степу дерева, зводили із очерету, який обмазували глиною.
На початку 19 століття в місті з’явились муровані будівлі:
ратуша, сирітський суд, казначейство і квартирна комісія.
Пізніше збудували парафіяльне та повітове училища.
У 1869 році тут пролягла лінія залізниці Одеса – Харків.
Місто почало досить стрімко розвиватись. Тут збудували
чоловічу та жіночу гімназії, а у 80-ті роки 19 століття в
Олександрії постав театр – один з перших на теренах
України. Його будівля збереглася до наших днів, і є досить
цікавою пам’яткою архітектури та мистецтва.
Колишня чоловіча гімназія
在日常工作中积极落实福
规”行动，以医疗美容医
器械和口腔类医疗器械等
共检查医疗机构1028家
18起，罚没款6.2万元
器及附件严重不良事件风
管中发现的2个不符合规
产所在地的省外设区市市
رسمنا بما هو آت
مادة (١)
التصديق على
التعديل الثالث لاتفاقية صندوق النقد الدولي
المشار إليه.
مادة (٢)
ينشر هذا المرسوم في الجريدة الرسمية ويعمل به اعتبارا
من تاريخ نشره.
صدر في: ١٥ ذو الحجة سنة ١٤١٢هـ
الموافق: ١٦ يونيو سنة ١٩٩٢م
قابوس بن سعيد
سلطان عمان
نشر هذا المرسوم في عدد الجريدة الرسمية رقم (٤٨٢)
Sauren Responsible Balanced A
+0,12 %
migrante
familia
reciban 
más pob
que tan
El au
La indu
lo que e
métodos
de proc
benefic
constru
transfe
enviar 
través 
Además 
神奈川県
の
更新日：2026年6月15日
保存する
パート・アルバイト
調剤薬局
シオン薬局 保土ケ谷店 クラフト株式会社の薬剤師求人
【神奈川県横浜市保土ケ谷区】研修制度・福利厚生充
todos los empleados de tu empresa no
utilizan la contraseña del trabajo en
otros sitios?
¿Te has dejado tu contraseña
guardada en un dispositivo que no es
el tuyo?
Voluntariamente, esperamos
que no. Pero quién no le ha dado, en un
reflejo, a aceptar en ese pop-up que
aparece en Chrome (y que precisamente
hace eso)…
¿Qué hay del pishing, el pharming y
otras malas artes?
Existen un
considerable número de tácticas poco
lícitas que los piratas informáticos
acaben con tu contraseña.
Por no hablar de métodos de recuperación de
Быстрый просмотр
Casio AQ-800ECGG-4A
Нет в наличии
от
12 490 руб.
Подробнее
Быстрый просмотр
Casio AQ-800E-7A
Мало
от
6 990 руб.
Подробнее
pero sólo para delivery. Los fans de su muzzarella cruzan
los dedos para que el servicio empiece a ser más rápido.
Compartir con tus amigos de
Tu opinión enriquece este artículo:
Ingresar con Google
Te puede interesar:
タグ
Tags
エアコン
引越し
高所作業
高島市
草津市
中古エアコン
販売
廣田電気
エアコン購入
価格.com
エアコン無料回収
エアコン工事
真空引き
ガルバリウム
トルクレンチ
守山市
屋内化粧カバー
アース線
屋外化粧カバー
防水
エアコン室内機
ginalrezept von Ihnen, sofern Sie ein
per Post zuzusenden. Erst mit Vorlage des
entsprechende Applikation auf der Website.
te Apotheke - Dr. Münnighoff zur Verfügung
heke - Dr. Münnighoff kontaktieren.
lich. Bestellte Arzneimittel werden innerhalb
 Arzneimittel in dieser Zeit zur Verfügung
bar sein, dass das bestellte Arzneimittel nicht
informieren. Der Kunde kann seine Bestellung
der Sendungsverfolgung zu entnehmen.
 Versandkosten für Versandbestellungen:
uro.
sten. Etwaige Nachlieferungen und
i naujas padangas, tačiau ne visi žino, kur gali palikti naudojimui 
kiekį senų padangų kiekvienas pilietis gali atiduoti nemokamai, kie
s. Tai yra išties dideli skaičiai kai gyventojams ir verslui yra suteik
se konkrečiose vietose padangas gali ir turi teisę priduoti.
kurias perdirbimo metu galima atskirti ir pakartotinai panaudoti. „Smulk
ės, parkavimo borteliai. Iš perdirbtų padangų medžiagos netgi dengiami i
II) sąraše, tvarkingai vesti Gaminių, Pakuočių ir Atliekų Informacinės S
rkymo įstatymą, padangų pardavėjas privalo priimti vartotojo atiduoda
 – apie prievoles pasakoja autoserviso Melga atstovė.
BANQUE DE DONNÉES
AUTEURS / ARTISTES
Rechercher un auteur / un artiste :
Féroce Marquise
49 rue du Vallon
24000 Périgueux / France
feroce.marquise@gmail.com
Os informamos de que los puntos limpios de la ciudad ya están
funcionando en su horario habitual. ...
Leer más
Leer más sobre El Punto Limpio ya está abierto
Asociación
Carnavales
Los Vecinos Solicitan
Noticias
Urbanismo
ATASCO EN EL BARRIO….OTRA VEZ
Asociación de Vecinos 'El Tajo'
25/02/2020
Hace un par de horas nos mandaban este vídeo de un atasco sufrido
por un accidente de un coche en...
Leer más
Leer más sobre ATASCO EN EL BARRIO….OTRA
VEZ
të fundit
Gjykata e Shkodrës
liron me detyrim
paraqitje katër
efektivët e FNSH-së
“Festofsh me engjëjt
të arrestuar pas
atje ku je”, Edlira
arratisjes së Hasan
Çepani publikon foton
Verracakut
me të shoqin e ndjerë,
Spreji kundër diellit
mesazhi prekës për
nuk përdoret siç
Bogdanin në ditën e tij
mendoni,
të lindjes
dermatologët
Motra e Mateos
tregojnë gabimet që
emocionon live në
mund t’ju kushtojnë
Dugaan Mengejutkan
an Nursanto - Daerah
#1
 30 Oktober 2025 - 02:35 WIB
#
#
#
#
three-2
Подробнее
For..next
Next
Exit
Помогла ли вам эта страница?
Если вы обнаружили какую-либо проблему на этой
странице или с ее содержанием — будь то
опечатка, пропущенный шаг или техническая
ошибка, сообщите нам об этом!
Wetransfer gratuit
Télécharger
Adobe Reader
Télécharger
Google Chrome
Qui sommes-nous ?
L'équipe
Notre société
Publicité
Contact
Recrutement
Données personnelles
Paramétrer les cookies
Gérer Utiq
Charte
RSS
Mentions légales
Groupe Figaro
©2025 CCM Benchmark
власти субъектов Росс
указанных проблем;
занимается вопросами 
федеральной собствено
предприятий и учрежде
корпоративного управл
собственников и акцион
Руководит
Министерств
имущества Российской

Task details →
Reproduce the data word for word, from its first line through the line containing "التصديق على", including both.

Written response →
степу дерева, зводили із очерету, який обмазували глиною.
На початку 19 століття в місті з’явились муровані будівлі:
ратуша, сирітський суд, казначейство і квартирна комісія.
Пізніше збудували парафіяльне та повітове училища.
У 1869 році тут пролягла лінія залізниці Одеса – Харків.
Місто почало досить стрімко розвиватись. Тут збудували
чоловічу та жіночу гімназії, а у 80-ті роки 19 століття в
Олександрії постав театр – один з перших на теренах
України. Його будівля збереглася до наших днів, і є досить
цікавою пам’яткою архітектури та мистецтва.
Колишня чоловіча гімназія
在日常工作中积极落实福
规”行动，以医疗美容医
器械和口腔类医疗器械等
共检查医疗机构1028家
18起，罚没款6.2万元
器及附件严重不良事件风
管中发现的2个不符合规
产所在地的省外设区市市
رسمنا بما هو آت
مادة (١)
التصديق على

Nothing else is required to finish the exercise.